● Source document:
Overview

**See deadlines on Important Dates –> **

Authors of accepted CC 2023 papers are invited to formally submit their supporting materials to the Artifact Evaluation (AE) process. The Artifact Evaluation Committee attempts to reproduce experiments (in broad strokes) and assess if submitted artifact supports the claims made in the paper. The submission is voluntary and does not influence the final decision regarding paper/poster acceptance.

We invite every author of an accepted CC paper/poster to consider submitting an artifact. It is good for the community as a whole. At CC, we follow ACM’s artifact reviewing and badging policy. ACM describes a research artifact as follows:

“By “artifact” we mean a digital object that was either created by the authors to be used as part of the study or generated by the experiment itself. For example, artifacts can be software systems, scripts used to run experiments, input datasets, raw data collected in the experiment, or scripts used to analyze results.”

Submission Site

The submission site is located at https://cc23ae.hotcrp.com/.

Supporters

The artifact evaluation process is single-blinded. Hence, we kindly request the authors to disable any form of analytics, tracking and logging on the sites and services used to share the artifact with the reviewers. Each submitted artifact is evaluated by at least one member of the artifact evaluation committee.

During the process, authors and evaluators are allowed to anonymously communicate with each other to overcome technical difficulties. Ideally, we hope to see all submitted artifacts to successfully pass the artifact evaluation.

Evaluators are asked to test the functionality and claims associated to the artifact of accepted papers. We will follow the ACM badge award criteria.

ACM recommends awarding three different types of badges to communicate how the artifact has been evaluated. A single paper can receive up to three badges — one badge of each type.

At CC the artifact evaluation committee will award two types of badges:

Red badge (Artifact Usable): Depending on the usability and robustness of the artifact, either the Light-red badge or the Dark-red badge will be awarded. The latter badge will be granted when the artifact far exceeds usability expectations.
Blue badge (Results replicated): If the main paper result can be reproduced with the authors provided artifact.

The Green Artifact Available Badge does not require the formal audit and, therefore, is awarded directly by the publisher — if the authors provide a link to the deposited artifact.

Note that the variation of empirical and numerical results is tolerated. In fact, it is often unavoidable in computer systems research - see “how to report and compare empirical results?” in AE FAQ on https://www.ctuning.org.

Components of the Artifact

The submission version of your paper/poster.
A README file (PDF or plaintext format) that explains your artifact (details below).
The artifact itself, packaged as a single archive file. Artifacts less than 600MB can be directly uploaded to the hotCRP submission site; for archives larger than 600MB, please provide a URL pointing to the artifact; the URL must protect the anonymity of the reviewers. Please use a widely available compressed archive format such as ZIP (.zip), tar and gzip (.tgz), or tar and bzip2 (.tbz2). Ensure the file has the suffix indicating its format. Those seeking the “Available” badge must additionally follow the appropriate instructions recommended by ACM on uploading the archive to a publicly available, immutable location to receive the badge.

● Information given:
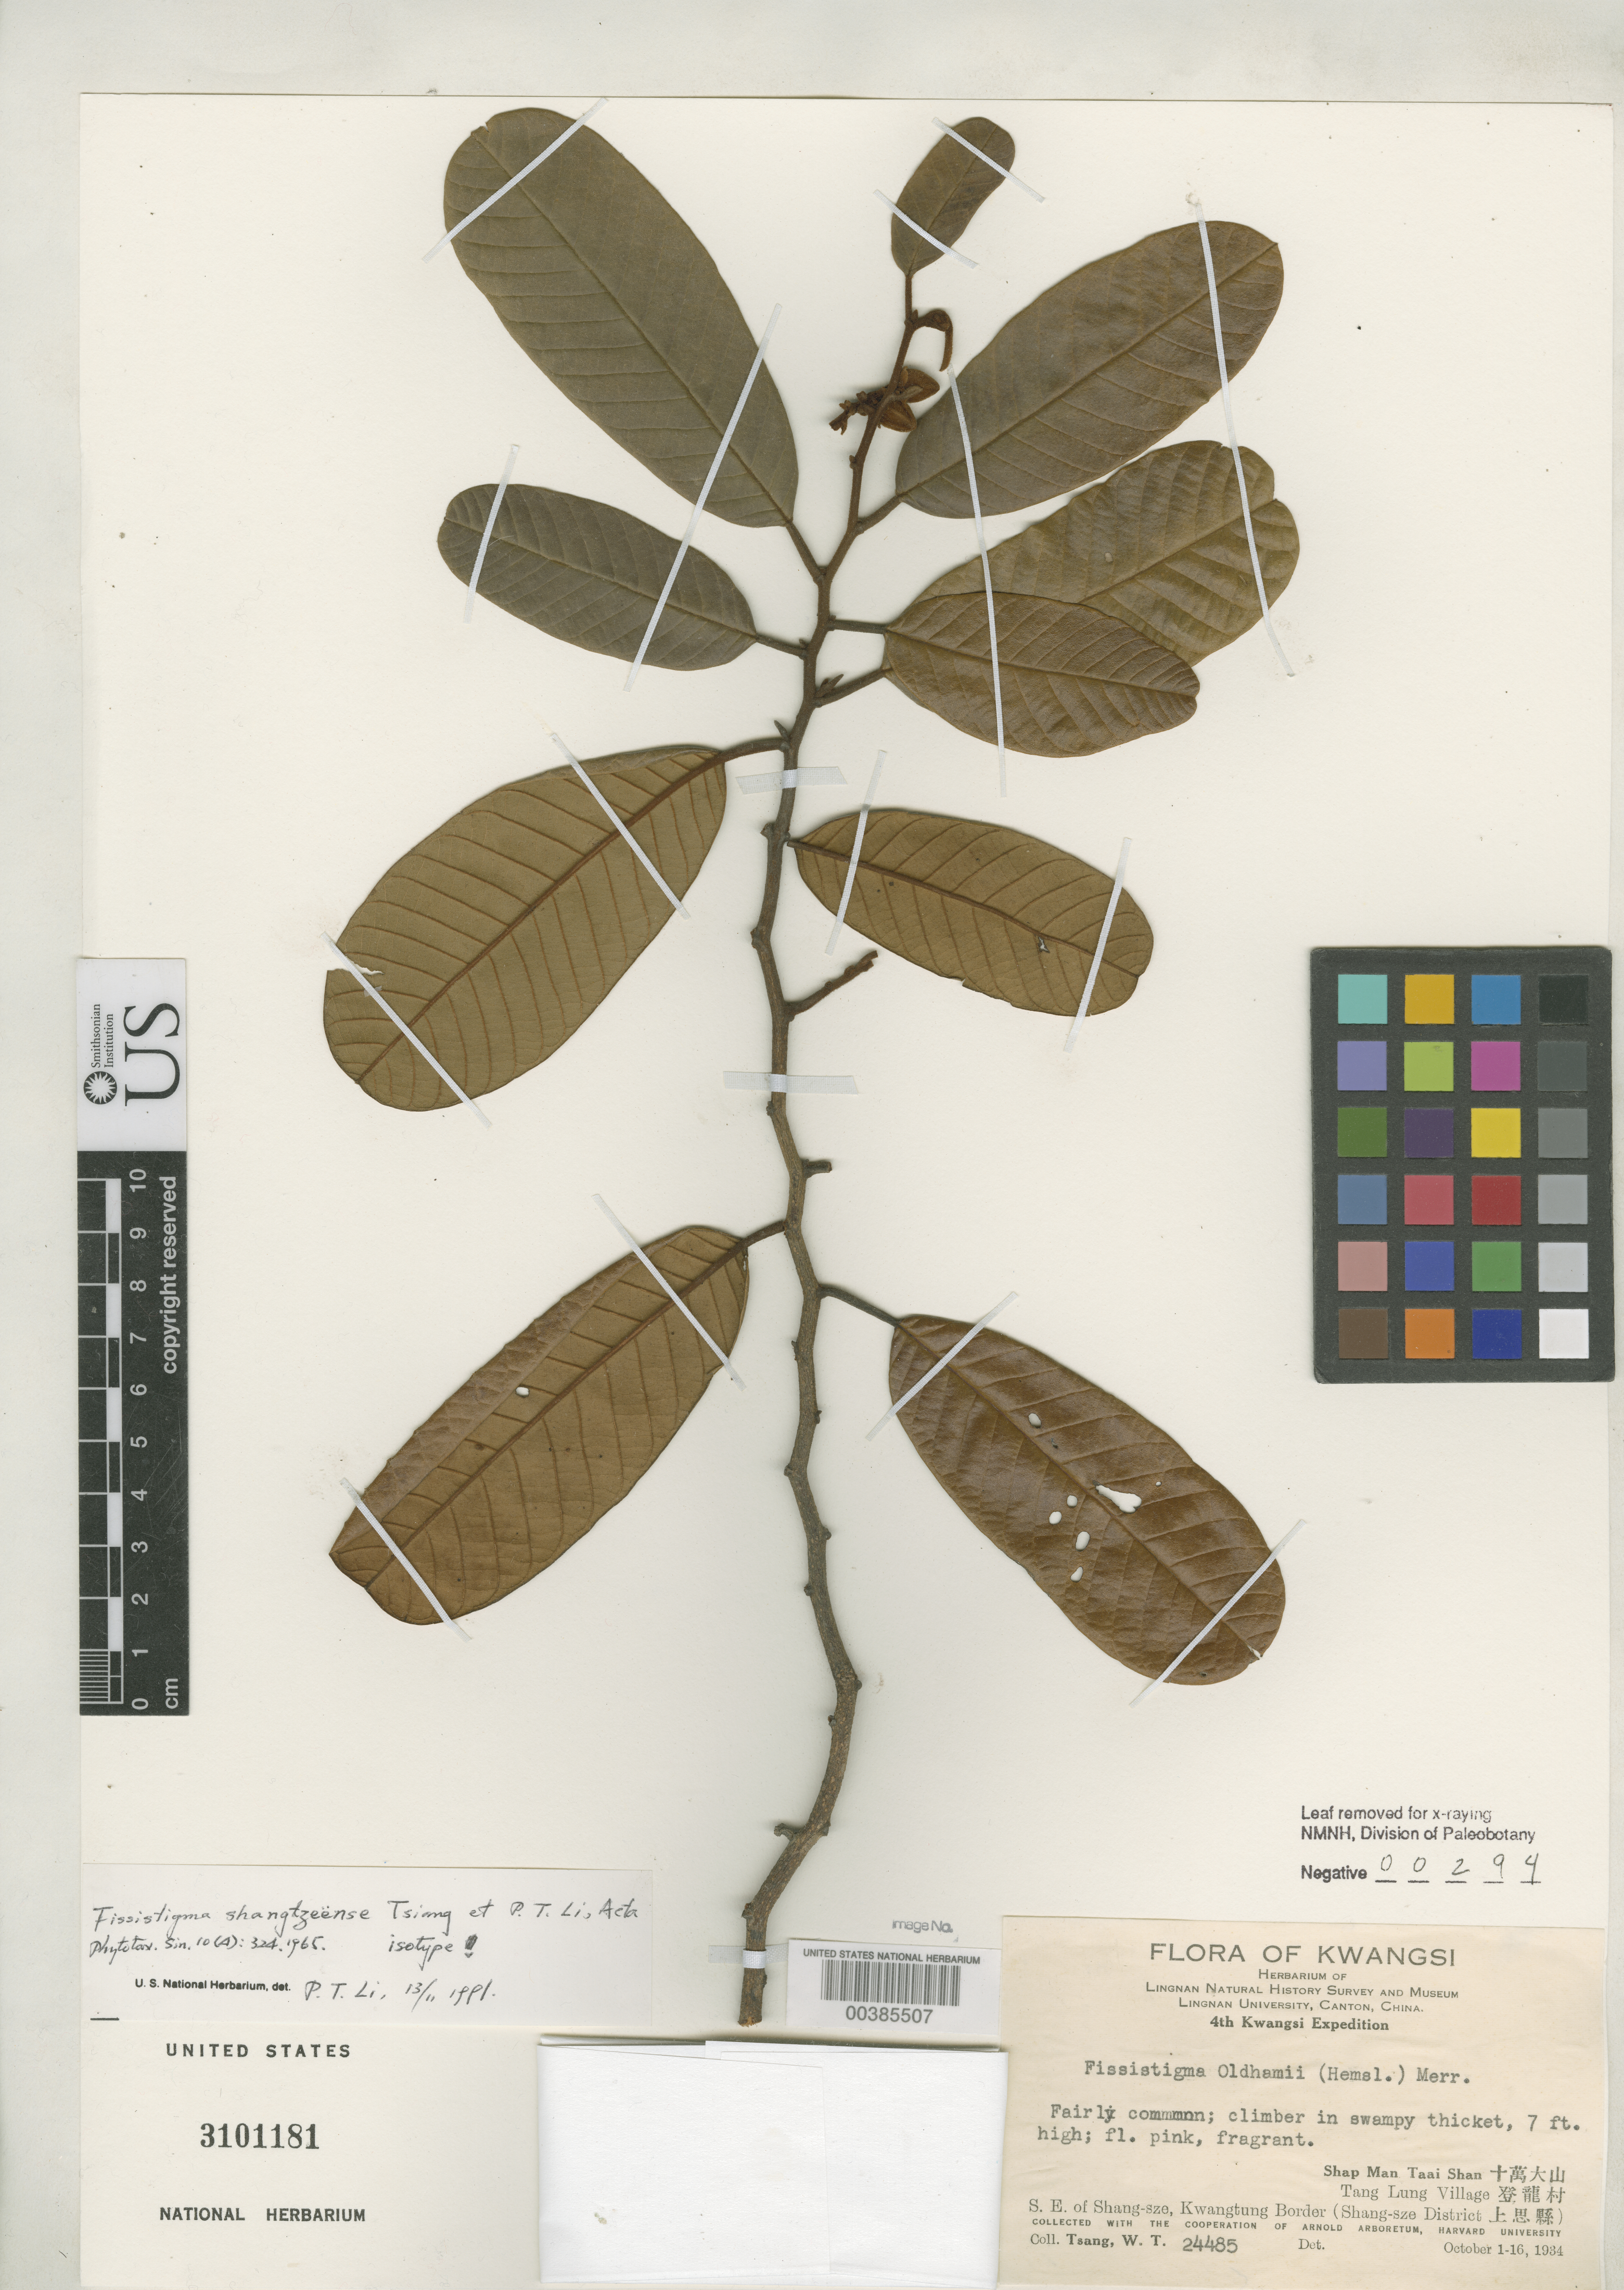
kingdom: Plantae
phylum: Tracheophyta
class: Magnoliopsida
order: Magnoliales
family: Annonaceae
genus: Fissistigma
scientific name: Fissistigma shangtzeense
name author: Tsiang & P.T. Li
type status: Isotype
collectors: W. T. Tsang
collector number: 24485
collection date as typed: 01 Oct 1934 to 16 Oct 1934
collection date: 1934-10-01/1934-10-16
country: China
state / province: Guangxi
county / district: Shang-sze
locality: SE of Shang-tze, Kwangtung border.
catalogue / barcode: US 3101181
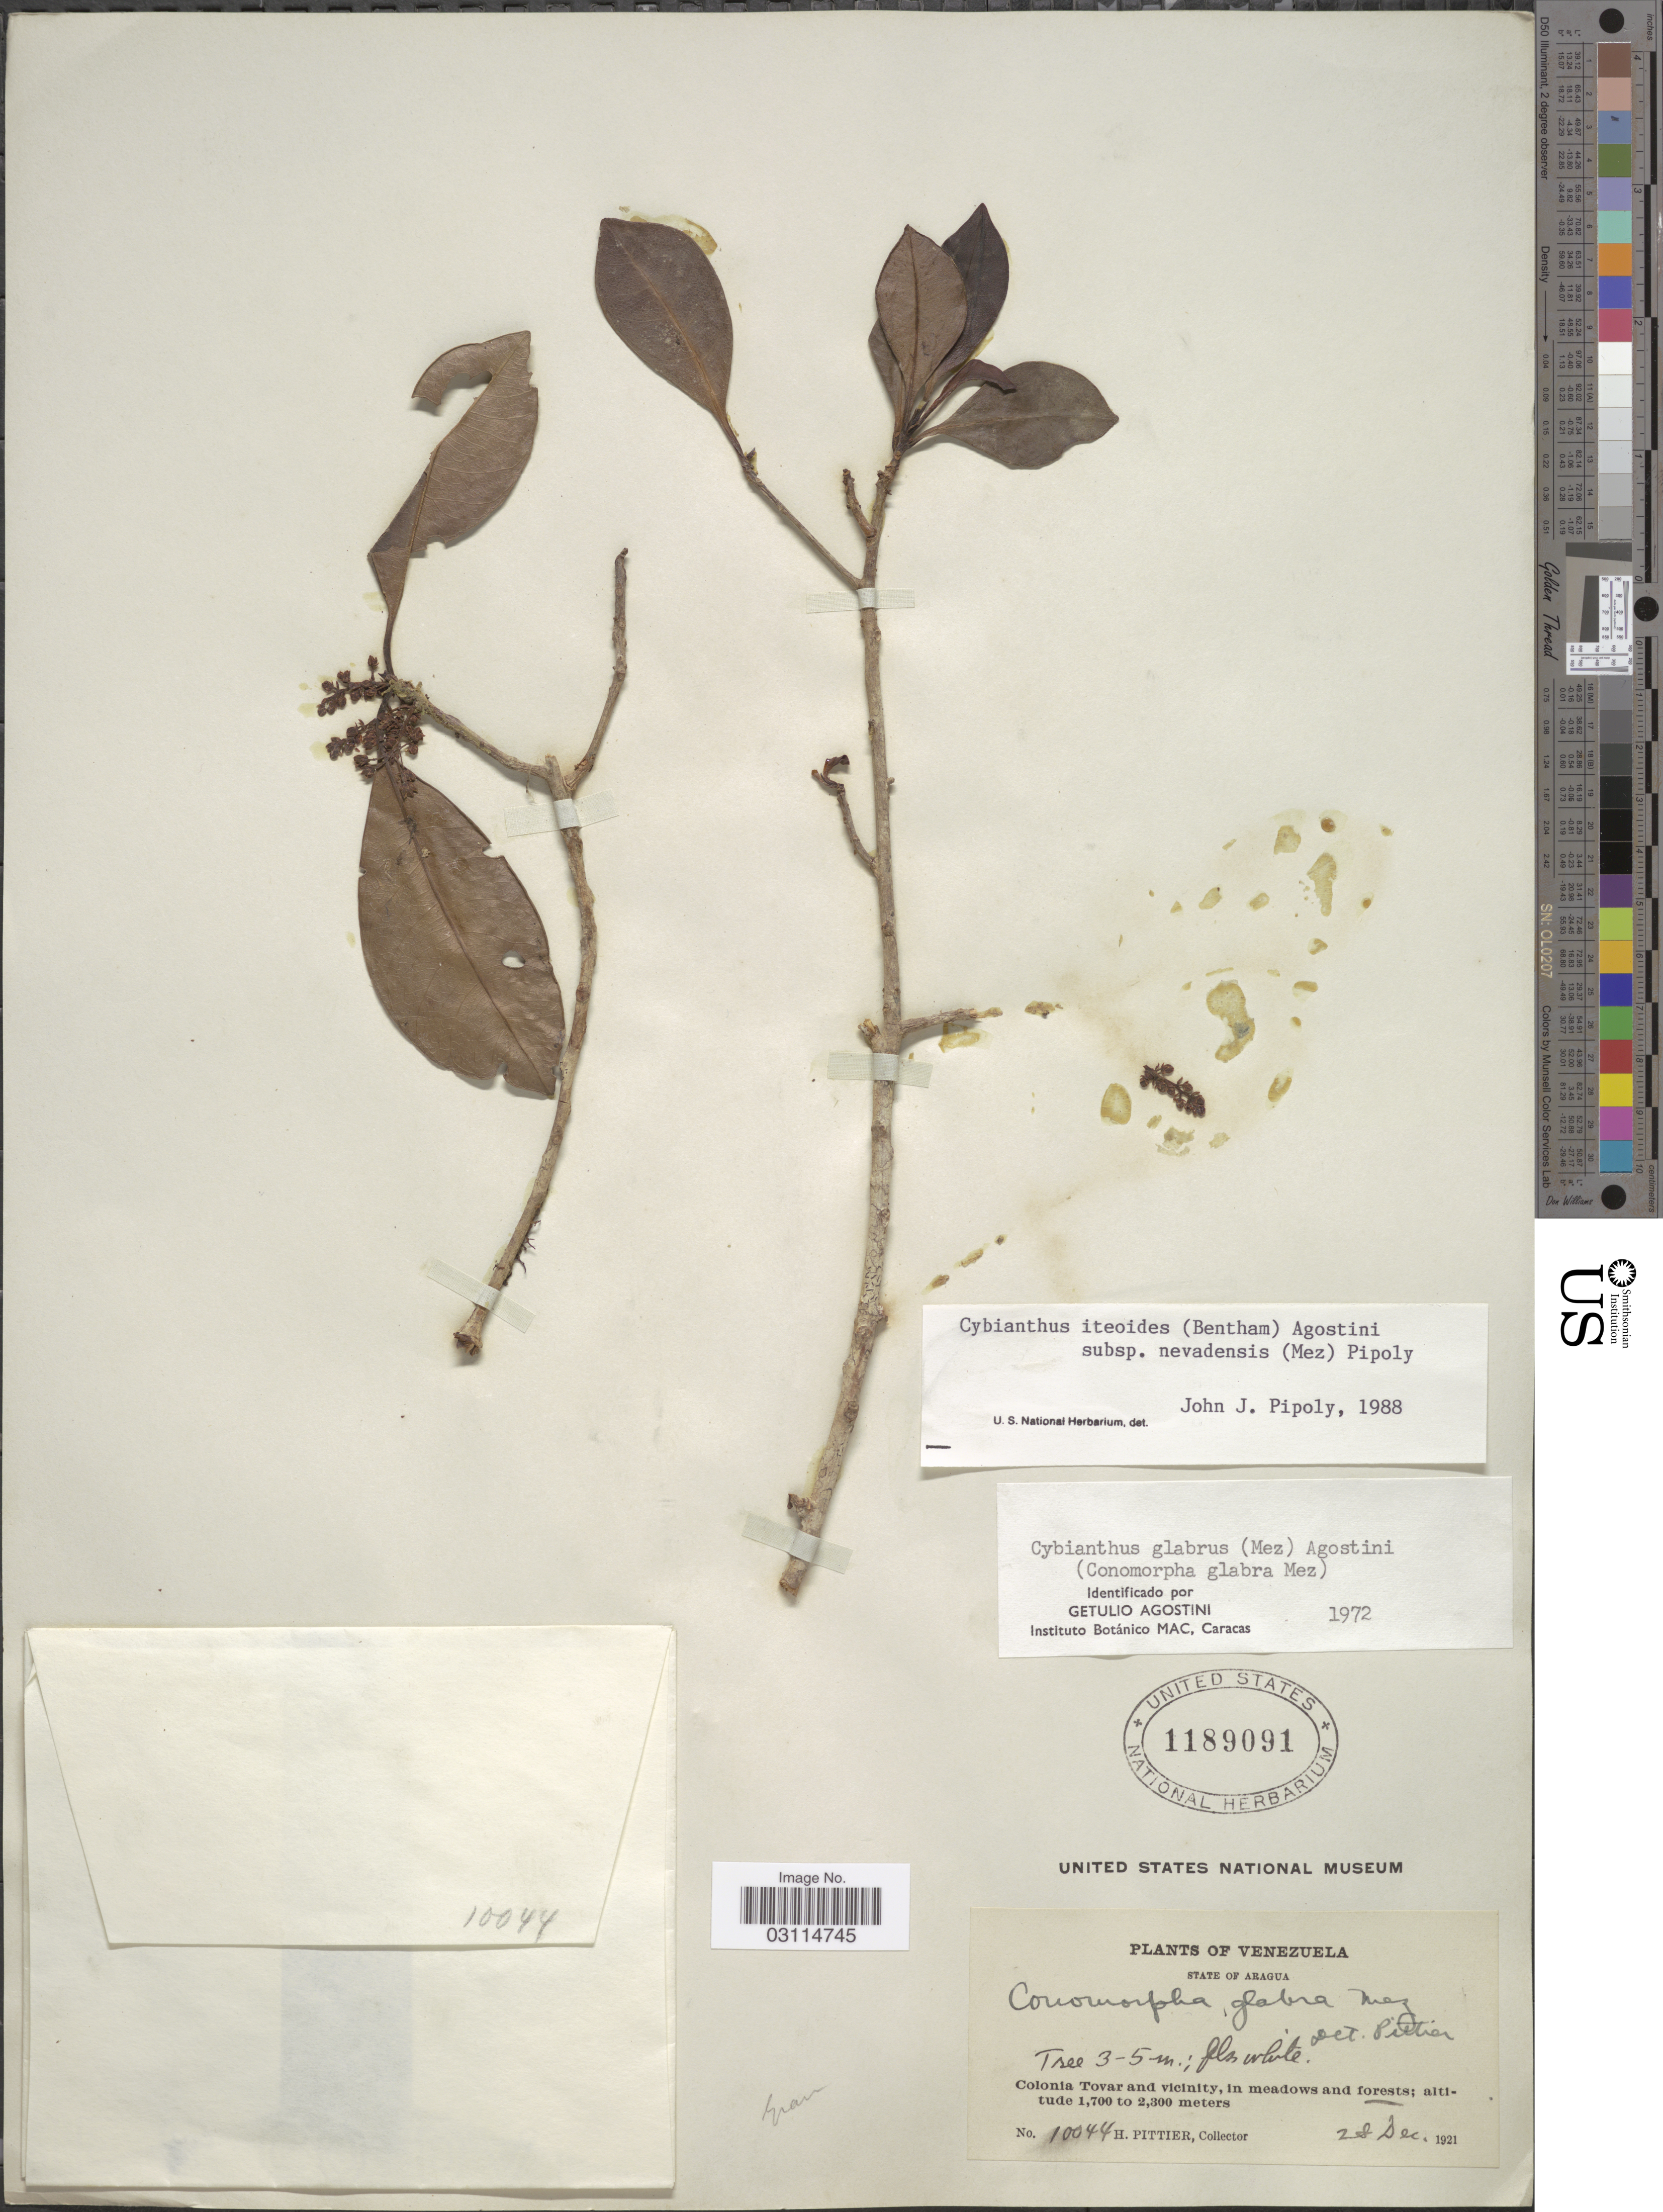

● Written tasks:
1. Do these statements agree with the CC 2023 artifact evaluation text? Answer yes or no for each and quote the deciding words.
(a) Submitting an artifact affects whether a paper or poster is accepted.
(b) Archives larger than 600MB should be provided through a URL.
(c) The artifact evaluation committee awards the Green Artifact Available Badge.
2. Write what comes next in the CC 2023 artifact evaluation text, starting after its final sentence.
The lines are separate material from the artifact evaluation text.

● Results:
1.
(a) No: "The submission is voluntary and does not influence the final decision regarding paper/poster acceptance."
(b) Yes: "for archives larger than 600MB, please provide a URL pointing to the artifact"
(c) No: "is awarded directly by the publisher"

2.
General Guidelines

First and foremost, please try to simplify as much as possible the entire artifact evaluation process. Installing the artifact and reproducing any results of the paper are two completely different aspects. For the installation step, providing a “push-button approach” is ideal, that is, a virtual machine or docker image, or scripts that automate the installation of all the dependencies together with the compilation and build commands for an operating system (often Linux). Admin or superuser privileges should not be necessary. Please try to include all the datasets and benchmarks used. If scripts and installation is necessary, it is very possible that we will not ask the evaluators to spend excessive time in this step. Consequently, it is in the best interest of the authors to provide easy instructions. Debugging the installation of the artifact is not the evaluators job.

If the authors wish to apply for the “Results Reproduced” (Blue Badge) and if the experimental test-bed requires specialized hardware, please consider providing open access to a non-tracked testbed that will be used. Unfortunately, we cannot promise an attempt to reproduce the results if the necessary hardware is inaccessible or unavailable to our evaluators.

Submitting your Artifact

Artifacts will be submitted in two phases. First, a Preliminary Artifact Description should be submitted (see deadline). Five days to a week later, the complete artifact must be submitted.

Preliminary Artifact Description (PAD):

Given the short time for evaluating artifacts, CC’23 will request interested authors in submitting the Artifact Description a week before the full artifact. This step is equivalent to registering your artifact, and will help us determine if we have the right set of evaluators and resources. In extreme cases, we will also decline to evaluate an artifact if the required system is too complicated or inaccessible to the evaluating team. It should briefly describe the hardware, software, prerequisites and any additional information that may be used to either select the artifact evaluators and the test-bed. The final artifact description can be revised and improved in the full artifact.

Minimum information to include in the PAD:

Brief description of the artifact: One or two paragraphs describing the artifact. Please don’t rephrase the paper’s abstract. It should give a sense of the type of artifact and evaluators background. For example, an artifact implemented as an LLVM pass to perform datarace detection. List similar tools (helps assigning of artifact to evaluators), and describe the overall behavior of the artifact (inputs and outputs). Any other information that could help on quickly understanding what the artifact does.
Badge you are requesting: Red (evaluated:functional/reusable) and/or Blue (results reproduced).
Hardware requisites: Laptop, regular desktop, workstation, compute-server, GPU(s), FPGAs or something more specialized. Please provide the rough number of compute cores needed and memory (DRAM) required (e.g., 32 GB).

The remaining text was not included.